ISEQ: Up or down? - The Stockmarket Thread



Shares of Valeant VRX -51.46% , one of the industry’s most widely-owned stocks, tumbled more than 50% on Tuesday to about $33 after saying it risked defaulting on its $30 billion debt.

Absolutely delighted to see this horrible company get destroyed. And Bill Ackman along with it? A cherry on top.
A company that was based around predatory pricing of drugs, charging (just one example) anywhere between $200 and $2,500 for a tube of Zovirax… yes, the self same drug that you can buy in your local Irish pharmacy for a tenner. … olumn.html

Valeant was lauded by the usual financial lemmings (as above) and worshipped by duplicitous hedge fund guys like Ackman and Paulson.
If there’s any justice, then zero will be too high a price for it.


Bill Ackman really is living up to the part of the shepard who is leading the sheep to the slaughter on this, isn’t he?

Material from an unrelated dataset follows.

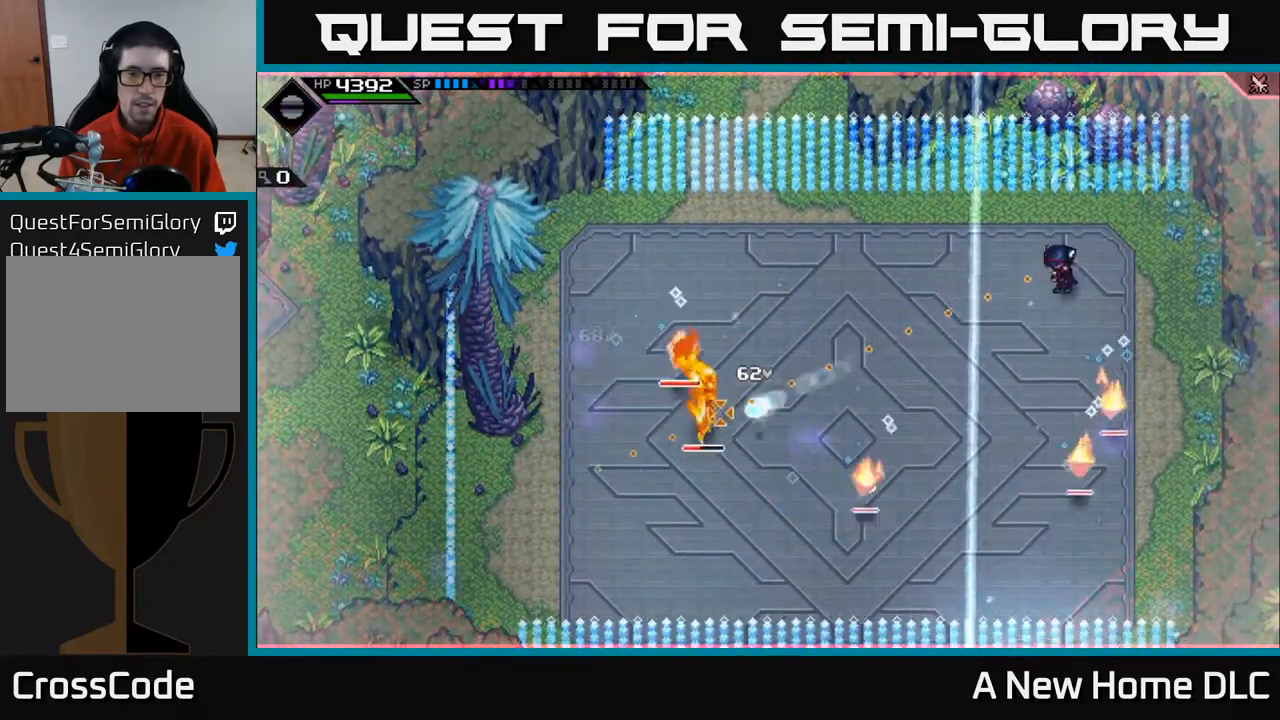
{"buttons": ["L1"], "left_stick": "down-left", "right_stick": "left", "events": [[217, "R1", "down"], [333, "R1", "up"], [350, "left_stick", "down-left"], [417, "L1", "down"]]}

It gets better though. Apparently redemptions forced Ackman to replace equity positions with option calls, which are cheaper to buy, but increase his exposure to any downward movements. I have little sympathy for him or any of his disciples though. Any company can hit trouble at some point, but when you have a company that just seems to lurch from crisis to crisis, there is clearly something structurally wrong. There’s just so many red flags at this stage, I wouldn’t touch this with a 10ft pole.

  1. The delay in submitting the annual report.
  2. The restatement of earnings.
  3. The Philidor scandal.
  4. The massive leverage involed.
  5. The SEC/Federal investigation.
  6. The shoddy (unsustainable) business model.
  7. The history of growth by acquisition.


:smiley: … z439PsDelk


It’s clearly not too bullish, the smell that comes off the herd is bullshit!


Grant’s view March 14


Thanks! They’re like a seventies m&a outfit, except not as good…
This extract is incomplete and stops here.